Heart disease is the leading cause of death for both men and women. To prevent heart disease and increase awareness of its effects, Children’s Aid is proudly participating in American Heart Month. In New York City, more than one in three adult’s lives with cardiovascular disease, and heart disease and stroke are the leading causes of death in New York. According to the American Heart Association (AHA), many minority populations, including African Americans and Latinos, have a higher risk of suffering from diseases like high blood pressure and diabetes. This month the Go!Healthy team would like to remind everyone to consider their heart health when picking out foods to share with their families and loved ones, and think about ways to reduce stress and strengthen their hearts.

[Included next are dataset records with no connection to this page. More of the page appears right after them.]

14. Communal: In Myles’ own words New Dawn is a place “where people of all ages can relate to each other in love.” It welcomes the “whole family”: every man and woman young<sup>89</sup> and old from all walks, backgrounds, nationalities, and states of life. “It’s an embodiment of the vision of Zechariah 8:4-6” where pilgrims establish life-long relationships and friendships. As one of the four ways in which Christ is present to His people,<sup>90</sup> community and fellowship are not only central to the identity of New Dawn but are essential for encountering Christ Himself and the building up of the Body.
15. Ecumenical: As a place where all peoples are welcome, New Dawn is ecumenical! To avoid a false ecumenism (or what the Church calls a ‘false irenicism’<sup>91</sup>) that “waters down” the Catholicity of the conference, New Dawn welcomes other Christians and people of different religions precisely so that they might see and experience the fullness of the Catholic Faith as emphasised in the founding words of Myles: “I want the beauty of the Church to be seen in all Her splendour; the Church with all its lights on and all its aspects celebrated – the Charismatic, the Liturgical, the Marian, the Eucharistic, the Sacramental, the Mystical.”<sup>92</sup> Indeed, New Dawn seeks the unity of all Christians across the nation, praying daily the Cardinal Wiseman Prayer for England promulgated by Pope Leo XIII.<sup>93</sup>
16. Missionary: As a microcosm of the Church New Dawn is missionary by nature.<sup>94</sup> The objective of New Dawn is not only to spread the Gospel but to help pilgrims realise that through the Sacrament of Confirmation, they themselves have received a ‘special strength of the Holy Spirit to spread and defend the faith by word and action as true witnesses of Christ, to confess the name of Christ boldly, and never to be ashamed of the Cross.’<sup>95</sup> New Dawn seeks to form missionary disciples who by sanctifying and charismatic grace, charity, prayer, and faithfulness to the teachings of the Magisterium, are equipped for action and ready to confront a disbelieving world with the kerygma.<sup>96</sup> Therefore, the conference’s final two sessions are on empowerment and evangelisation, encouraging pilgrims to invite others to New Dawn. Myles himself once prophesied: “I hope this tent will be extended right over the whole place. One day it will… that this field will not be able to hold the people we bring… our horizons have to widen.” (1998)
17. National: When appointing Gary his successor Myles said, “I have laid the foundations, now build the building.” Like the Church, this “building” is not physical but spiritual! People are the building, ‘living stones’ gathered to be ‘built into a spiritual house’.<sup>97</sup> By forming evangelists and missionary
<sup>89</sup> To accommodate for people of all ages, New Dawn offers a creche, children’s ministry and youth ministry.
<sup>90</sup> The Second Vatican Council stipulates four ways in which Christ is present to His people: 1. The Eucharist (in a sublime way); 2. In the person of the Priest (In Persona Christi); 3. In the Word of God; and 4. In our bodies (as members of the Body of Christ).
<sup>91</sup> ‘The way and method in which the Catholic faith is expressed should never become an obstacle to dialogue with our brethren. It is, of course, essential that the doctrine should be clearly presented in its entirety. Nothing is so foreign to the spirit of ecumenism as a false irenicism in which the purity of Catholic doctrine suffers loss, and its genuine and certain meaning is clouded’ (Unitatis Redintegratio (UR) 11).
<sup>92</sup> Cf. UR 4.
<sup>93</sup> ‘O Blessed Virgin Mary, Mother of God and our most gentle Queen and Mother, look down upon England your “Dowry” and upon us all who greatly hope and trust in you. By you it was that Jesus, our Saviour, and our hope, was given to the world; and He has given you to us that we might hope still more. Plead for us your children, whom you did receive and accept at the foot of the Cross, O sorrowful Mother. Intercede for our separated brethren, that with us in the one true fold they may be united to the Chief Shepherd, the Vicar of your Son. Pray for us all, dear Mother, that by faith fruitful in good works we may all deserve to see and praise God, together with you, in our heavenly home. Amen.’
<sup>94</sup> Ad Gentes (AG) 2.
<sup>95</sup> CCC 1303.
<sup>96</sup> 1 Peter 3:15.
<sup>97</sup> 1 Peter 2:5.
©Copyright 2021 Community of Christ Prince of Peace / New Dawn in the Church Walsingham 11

Tips for picking out a heart healthy foods:
- Find the Fiber—Recipes centered on fruits, vegetables, or whole grains have the greatest sources of fiber. Most adults need about 25-30 grams of fiber in a day.
- Read the Labels—Check the nutritional labels of the food you buy. If an item has 5 percent, that’s considered low, while 20 percent or more is considered high. Aim for a low percentage for things like sodium, cholesterol, saturated fat, and aim for a high percentage on things like fiber.
- Feature herbs and spices—Did you know that parsley and basil have heart healthy properties? Did you know garlic has anti-inflammatory effects and can help protect your blood vessels against oxidative stress? Add herbs and spices to give your kitchen creations an extra boost.
Take care of your heart one step at a time
- Deal with Stress—According to the AHA, positive self-talk will help you calm down and control stress.
Some examples of this include sayings like:
- I’ll do the best I can.
- I can handle things if I take one step at a time.
- I know how to deal with this; I’ve done it before.
- Stand up and stretch—Taking time to stand and stretch helps promote blood flow to all parts of your body. Regular stretching practices like yoga and tai chi could help reduce risk of heart-disease long term, and could reduce heart disease risk as much as conventional exercise.
- Walk for 30 minutes every day—Walking is a moderate physical activity that is accessible to almost everyone. By walking 30 minutes every day, researchers suggest health benefits like improved body composition, including higher muscle-to-fat ratio, and a decreased risk for things like metabolic syndrome, a disease where you experience high blood pressure, high blood sugar, excess body fat around the waist, and high cholesterol.
- Talk to your team—Talk with your doctor before starting any physical activity regimen and attend regular checkups often. Talk to your family (and even co-workers) about supporting your health goals.